-- Dataset start --

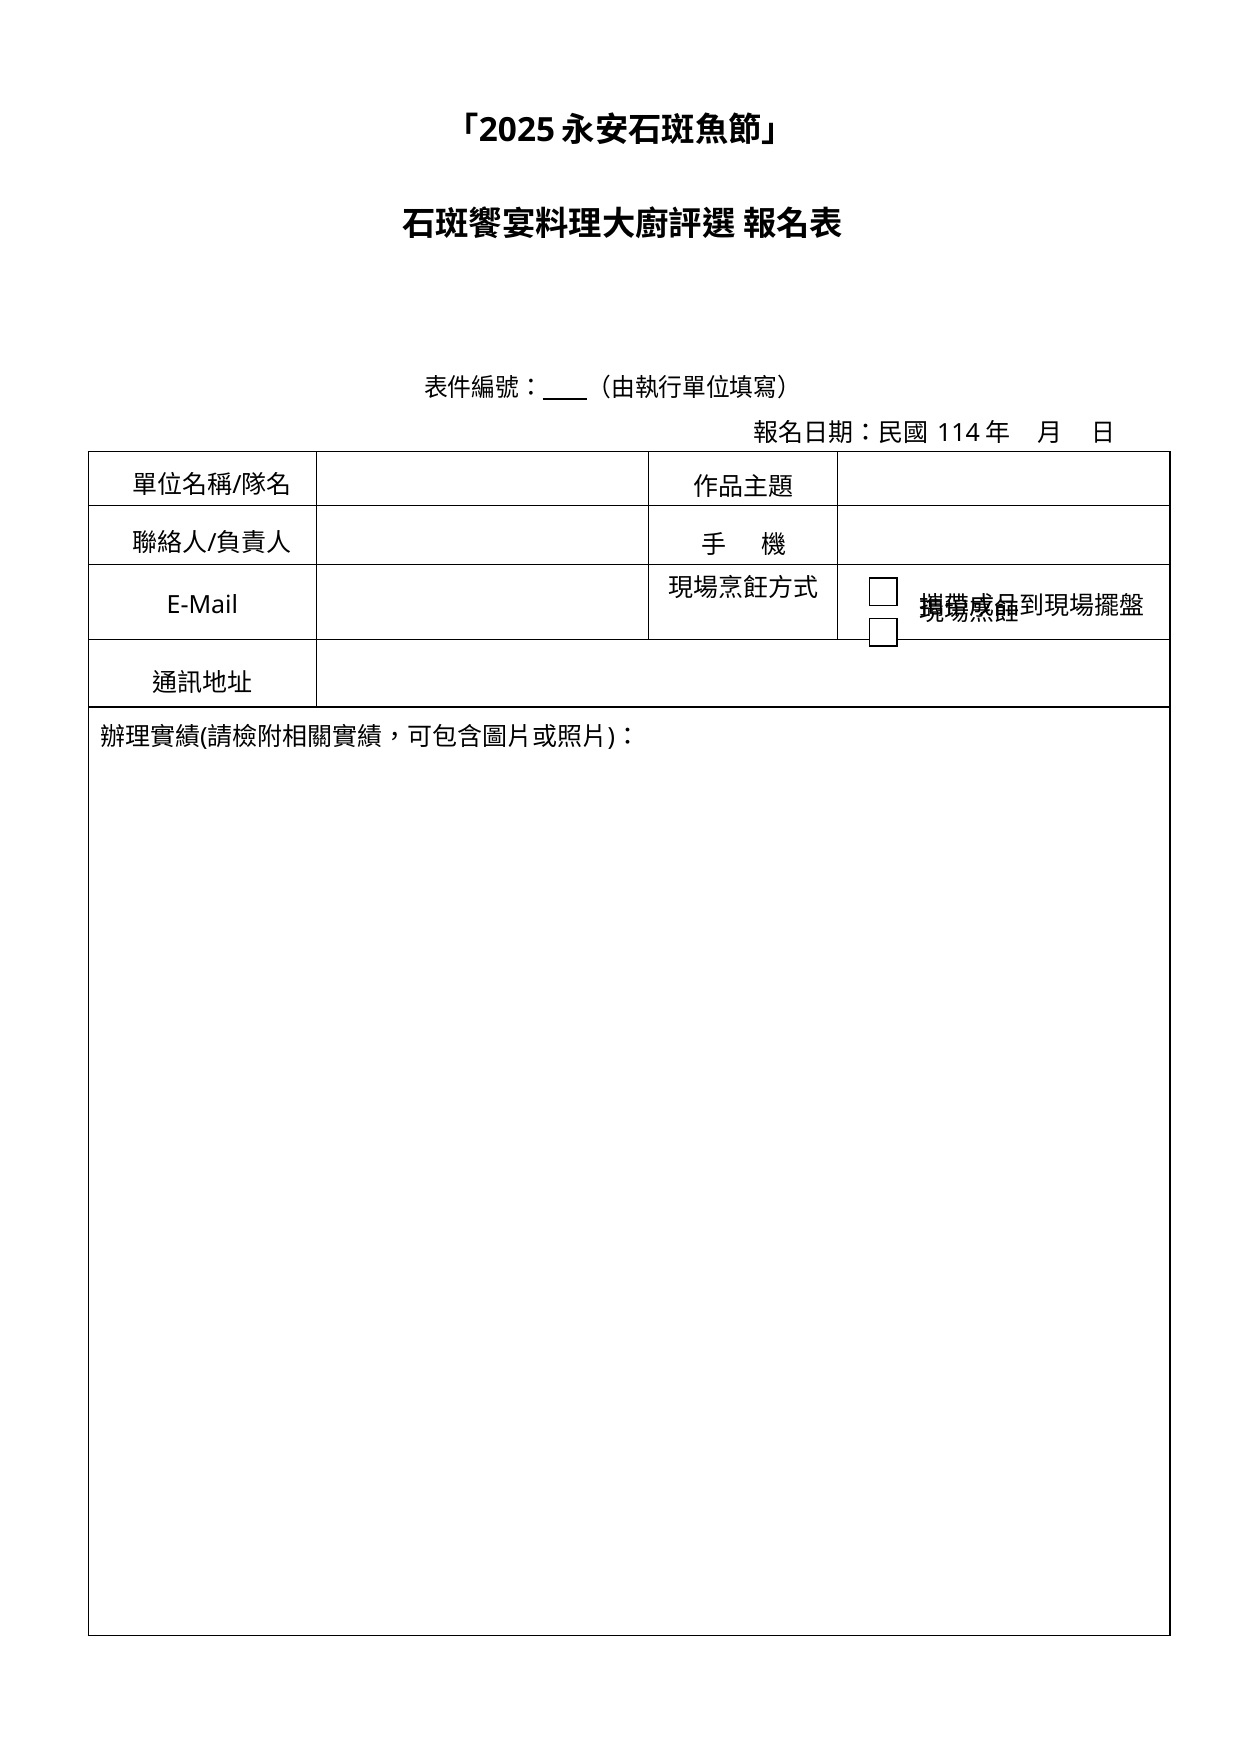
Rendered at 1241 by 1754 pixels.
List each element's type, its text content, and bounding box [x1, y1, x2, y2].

subtitle 石斑饗宴料理大廚評選 報名表 [304, 179, 941, 262]
table_cell [838, 506, 1169, 564]
table_cell [317, 506, 648, 564]
table_cell [317, 565, 648, 639]
table_header [317, 452, 648, 505]
table_cell 通訊地址 [89, 640, 316, 706]
table_cell 辦理實績(請檢附相關實績，可包含圖片或照片)： [89, 708, 1169, 1635]
table_header 作品主題 [649, 452, 837, 505]
table_cell 現場烹飪方式 [649, 565, 837, 639]
table_cell E-Mail [89, 565, 316, 639]
text 表件編號： （由執行單位填寫） [121, 365, 1165, 406]
table_cell [838, 565, 1169, 639]
table_header [838, 452, 1169, 505]
text 「2025永安石斑魚節」 [75, 85, 1165, 169]
table_cell 手 機 [649, 506, 837, 564]
table_cell [317, 640, 1169, 706]
text 報名日期：民國 114年 月 日 [121, 409, 1114, 451]
table_header 單位名稱/隊名 [89, 452, 316, 505]
table_cell 聯絡人/負責人 [89, 506, 316, 564]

-- Dataset end --

* **Aim**
Give back each line of the entries above that contains the string "text".

* **Solution below**
List each element's type, its text content, and bounding box [x1, y1, x2, y2].
text 表件編號： （由執行單位填寫） [121, 365, 1165, 406]
text 「2025永安石斑魚節」 [75, 85, 1165, 169]
text 報名日期：民國 114年 月 日 [121, 409, 1114, 451]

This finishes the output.